Prices in August 2020, the company said at the time, were below what they were in August 2019, and “well below what they were in January through March 2019.”
“But our approach to pricing has been consistent for decades,” the company continued, “and without complaint, whether that has led to profits or losses, and the last several months have been no exception.”
Now, 100,000 cartons of Hillandale’s eggs are headed to food banks throughout New York state, then to be distributed to thousands of food pantries, soup kitchens and homeless shelters.
The egg drop began on Holy Thursday, days before Americans will celebrate a second unusual Easter Sunday as Covid-19 continues to hinder opportunities for families and friends to gather in person.
Thursday morning, James and colleagues hopped over to the Food Bank For New York City in Harlem to deliver 500,000 eggs to city residents.

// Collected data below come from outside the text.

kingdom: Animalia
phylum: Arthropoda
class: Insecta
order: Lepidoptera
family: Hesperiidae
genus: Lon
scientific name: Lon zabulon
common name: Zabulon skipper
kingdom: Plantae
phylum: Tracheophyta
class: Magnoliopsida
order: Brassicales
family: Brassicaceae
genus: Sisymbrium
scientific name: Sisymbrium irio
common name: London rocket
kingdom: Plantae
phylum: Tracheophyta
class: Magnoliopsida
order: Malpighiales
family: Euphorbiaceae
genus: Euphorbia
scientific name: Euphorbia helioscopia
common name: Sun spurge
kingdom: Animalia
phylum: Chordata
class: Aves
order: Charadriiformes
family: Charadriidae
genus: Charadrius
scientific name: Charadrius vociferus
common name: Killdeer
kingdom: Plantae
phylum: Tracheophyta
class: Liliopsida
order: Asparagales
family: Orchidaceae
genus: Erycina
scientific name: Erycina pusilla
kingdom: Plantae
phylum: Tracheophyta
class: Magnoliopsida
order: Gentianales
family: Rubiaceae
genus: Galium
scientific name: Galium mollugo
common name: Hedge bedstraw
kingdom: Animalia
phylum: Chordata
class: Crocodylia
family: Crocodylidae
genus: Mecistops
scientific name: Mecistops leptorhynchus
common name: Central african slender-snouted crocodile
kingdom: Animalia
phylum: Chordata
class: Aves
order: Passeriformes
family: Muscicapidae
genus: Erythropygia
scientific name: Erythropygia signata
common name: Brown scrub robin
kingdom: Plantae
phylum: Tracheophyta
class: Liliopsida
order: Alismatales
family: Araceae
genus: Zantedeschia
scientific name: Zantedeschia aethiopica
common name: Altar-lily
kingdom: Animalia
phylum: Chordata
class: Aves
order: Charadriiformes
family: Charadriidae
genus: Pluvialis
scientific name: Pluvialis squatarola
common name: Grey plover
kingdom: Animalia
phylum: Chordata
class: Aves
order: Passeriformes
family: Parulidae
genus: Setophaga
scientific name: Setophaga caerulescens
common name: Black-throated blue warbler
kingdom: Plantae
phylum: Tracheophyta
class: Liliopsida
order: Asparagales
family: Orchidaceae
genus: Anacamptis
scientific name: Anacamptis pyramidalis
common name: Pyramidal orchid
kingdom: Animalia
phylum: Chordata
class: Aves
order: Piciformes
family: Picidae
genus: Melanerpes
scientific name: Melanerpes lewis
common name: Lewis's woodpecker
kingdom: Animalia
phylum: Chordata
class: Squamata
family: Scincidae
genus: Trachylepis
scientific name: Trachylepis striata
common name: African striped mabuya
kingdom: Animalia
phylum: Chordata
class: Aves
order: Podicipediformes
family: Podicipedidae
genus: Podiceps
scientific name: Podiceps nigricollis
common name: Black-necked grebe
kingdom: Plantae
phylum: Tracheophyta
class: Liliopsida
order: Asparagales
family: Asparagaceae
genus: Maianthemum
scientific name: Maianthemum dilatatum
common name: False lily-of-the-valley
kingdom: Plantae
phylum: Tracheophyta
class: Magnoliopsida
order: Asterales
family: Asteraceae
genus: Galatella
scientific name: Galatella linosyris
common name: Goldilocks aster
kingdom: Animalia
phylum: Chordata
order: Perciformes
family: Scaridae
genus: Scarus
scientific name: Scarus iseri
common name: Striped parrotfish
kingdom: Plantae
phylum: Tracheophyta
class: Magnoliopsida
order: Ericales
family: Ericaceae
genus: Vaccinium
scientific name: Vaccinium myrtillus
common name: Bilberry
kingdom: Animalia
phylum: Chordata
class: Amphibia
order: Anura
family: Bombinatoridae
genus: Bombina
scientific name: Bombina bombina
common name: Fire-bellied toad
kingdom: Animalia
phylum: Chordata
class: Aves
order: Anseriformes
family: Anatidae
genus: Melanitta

State government representatives in Harlem applauded the Easter egg delivery in their community.
“Access to food, especially during a public health crisis, is extremely important,” state Senator Brian Benjamin said in a statement. “In my home district of Harlem, where so many are struggling to provide for their families every day, we cannot allow big corporations to profit by taking advantage of a crisis.”
The seasonal timing was not lost on Benjamin, who said, “I am glad to see the Community Kitchen of Harlem receiving these eggs just in time for Easter.”